The company is looking to facilitate the sale of employee-held shares, valuing Stripe at around $85 billion. This would give employees and early investors a chance to cash out while nudging the company’s valuation closer to its 2021 peak of $95 billion.
“Stripe Inc. is in discussions to arrange sales of stock by employees at an $85 billion valuation, people familiar with the matter said, a deal that could help the Silicon Valley payments startup regain some of the capitalization it lost during a post-Covid slump,” Bloomberg reported.
If the deal goes through, it could boost Stripe’s valuation by $15 billion from last year’s $70 billion in a similar tender offer. Still, it would remain below its $95 billion high, reached during the 2021 tech boom when Stripe last raised funds.
The deal is still being worked out, and terms might shift, said the sources, who requested anonymity because the information is private. Stripe declined to comment. The Information was the first to report on the deal.
The news comes less than a month after Stripe laid off 300 employees, or about 3.5% of its workforce, with the majority of the cuts affecting roles in key departments including product, engineering, and operations.

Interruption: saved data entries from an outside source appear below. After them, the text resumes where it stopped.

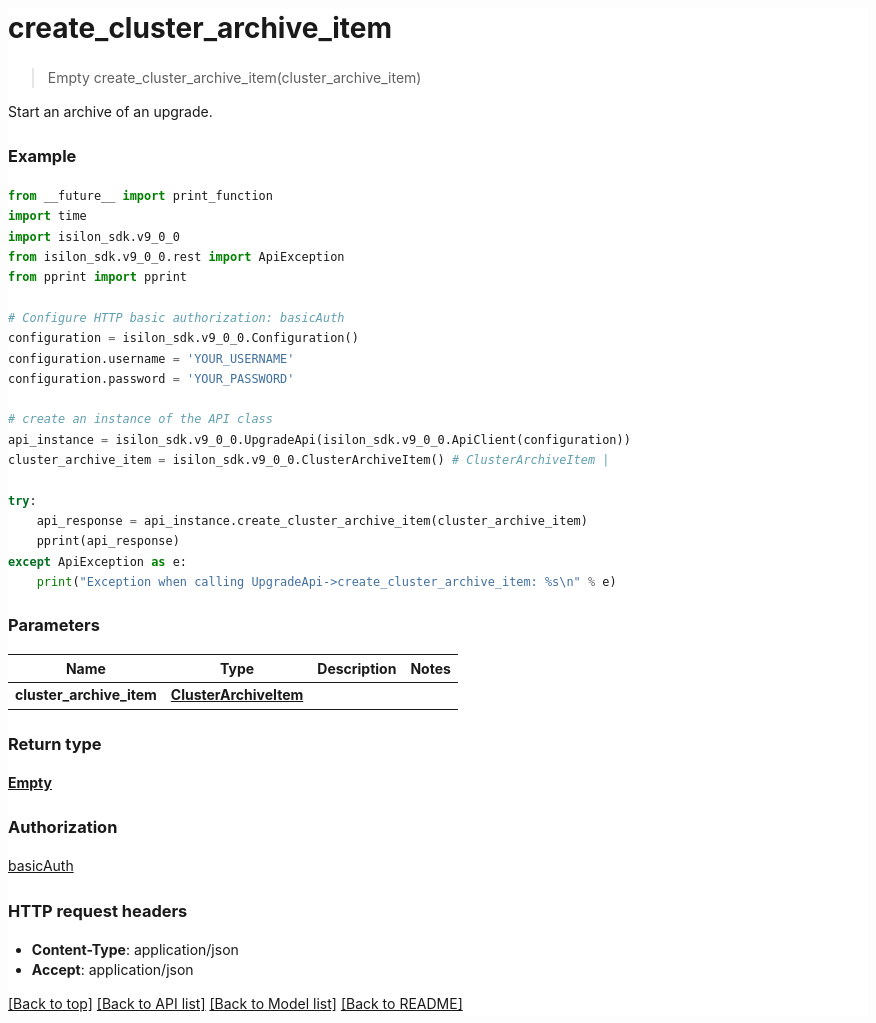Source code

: # **create_cluster_archive_item**
> Empty create_cluster_archive_item(cluster_archive_item)



Start an archive of an upgrade.

### Example
```python
from __future__ import print_function
import time
import isilon_sdk.v9_0_0
from isilon_sdk.v9_0_0.rest import ApiException
from pprint import pprint

# Configure HTTP basic authorization: basicAuth
configuration = isilon_sdk.v9_0_0.Configuration()
configuration.username = 'YOUR_USERNAME'
configuration.password = 'YOUR_PASSWORD'

# create an instance of the API class
api_instance = isilon_sdk.v9_0_0.UpgradeApi(isilon_sdk.v9_0_0.ApiClient(configuration))
cluster_archive_item = isilon_sdk.v9_0_0.ClusterArchiveItem() # ClusterArchiveItem | 

try:
    api_response = api_instance.create_cluster_archive_item(cluster_archive_item)
    pprint(api_response)
except ApiException as e:
    print("Exception when calling UpgradeApi->create_cluster_archive_item: %s\n" % e)
```

### Parameters

Name | Type | Description  | Notes
------------- | ------------- | ------------- | -------------
 **cluster_archive_item** | [**ClusterArchiveItem**](ClusterArchiveItem.md)|  | 

### Return type

[**Empty**](Empty.md)

### Authorization

[basicAuth](../README.md#basicAuth)

### HTTP request headers

 - **Content-Type**: application/json
 - **Accept**: application/json

[[Back to top]](#) [[Back to API list]](../README.md#documentation-for-api-endpoints) [[Back to Model list]](../README.md#documentation-for-models) [[Back to README]](../README.md)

However, Stripe hasn’t hit the brakes on hiring. The company aims to grow its workforce to 10,000 by year’s end, up from 8,500 in January.
This possible transaction continues Stripe’s trend of stock buybacks, secondary market trades, and financing efforts. It allows the 15-year-old company to delay an IPO while still offering liquidity to its stakeholders.

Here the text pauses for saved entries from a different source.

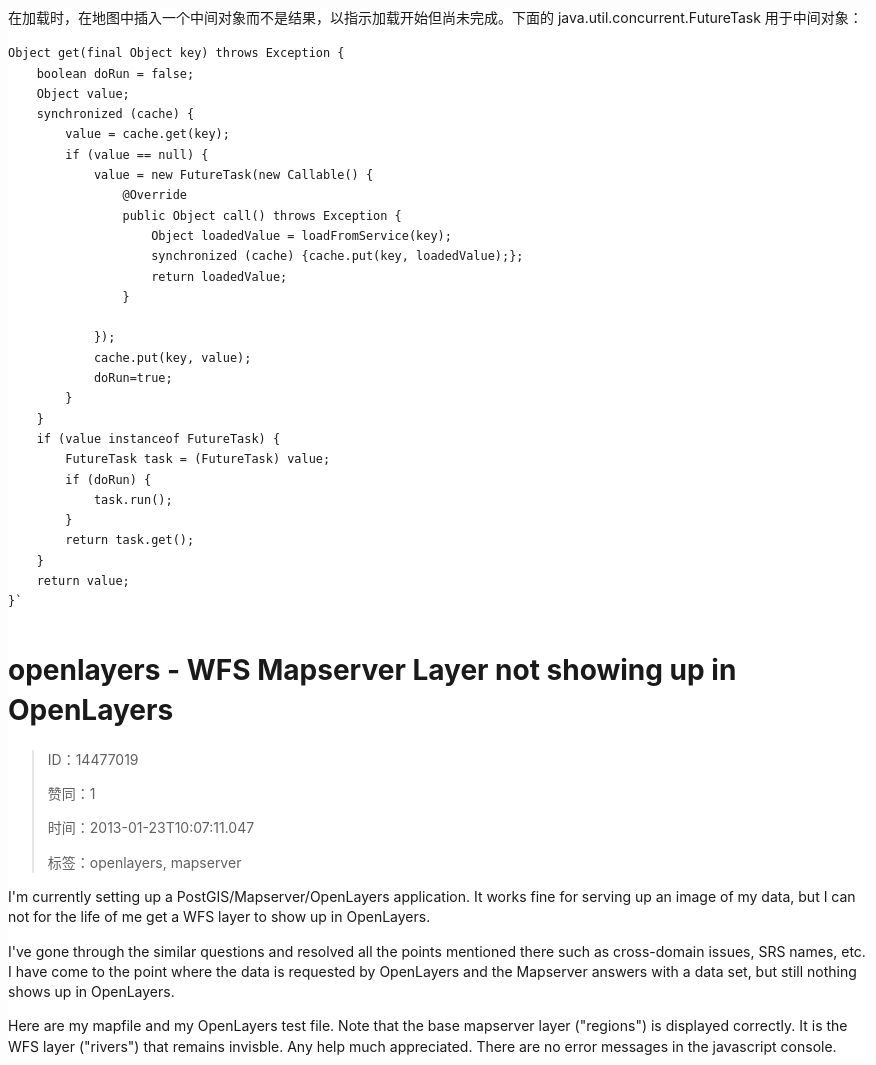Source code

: 在加载时，在地图中插入一个中间对象而不是结果，以指示加载开始但尚未完成。下面的 java.util.concurrent.FutureTask 用于中间对象：

```
Object get(final Object key) throws Exception {
    boolean doRun = false;
    Object value;
    synchronized (cache) {
        value = cache.get(key);
        if (value == null) {
            value = new FutureTask(new Callable() {
                @Override
                public Object call() throws Exception {
                    Object loadedValue = loadFromService(key);
                    synchronized (cache) {cache.put(key, loadedValue);};
                    return loadedValue;
                }

            });
            cache.put(key, value);
            doRun=true;
        }
    }
    if (value instanceof FutureTask) {
        FutureTask task = (FutureTask) value;
        if (doRun) {
            task.run();
        }
        return task.get();
    }
    return value;
}` 
```

# openlayers - WFS Mapserver Layer not showing up in OpenLayers

> ID：14477019
> 
> 赞同：1
> 
> 时间：2013-01-23T10:07:11.047
> 
> 标签：openlayers, mapserver

I'm currently setting up a PostGIS/Mapserver/OpenLayers application. It works fine for serving up an image of my data, but I can not for the life of me get a WFS layer to show up in OpenLayers.

I've gone through the similar questions and resolved all the points mentioned there such as cross-domain issues, SRS names, etc. I have come to the point where the data is requested by OpenLayers and the Mapserver answers with a data set, but still nothing shows up in OpenLayers.

Here are my mapfile and my OpenLayers test file. Note that the base mapserver layer ("regions") is displayed correctly. It is the WFS layer ("rivers") that remains invisble. Any help much appreciated. There are no error messages in the javascript console.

Other fintech companies like Plaid are also looking into similar secondary share sales to provide liquidity for employees and investors.
Stripe’s valuation has seen significant fluctuations, dropping from a $95 billion peak in 2021 to $50 billion in 2023, before recovering to $70 billion later that year as part of a secondary share sale.
Stripe has also been active in strategic acquisitions, agreeing in October to acquire crypto startup Bridge Network for $1.1 billion. Bridge Network’s technology aims to simplify transactions for businesses using digital currencies.
Founded in 2010 by Irish brothers Patrick and John Collison, Stripe has grown into a major player in the financial tech sector. Investors have long speculated about a potential IPO, but the company has consistently stated it isn’t in a hurry to go public. Meanwhile, the company’s total payment volume surpassed $1 trillion in 2023, reflecting its enduring strength in the payments space.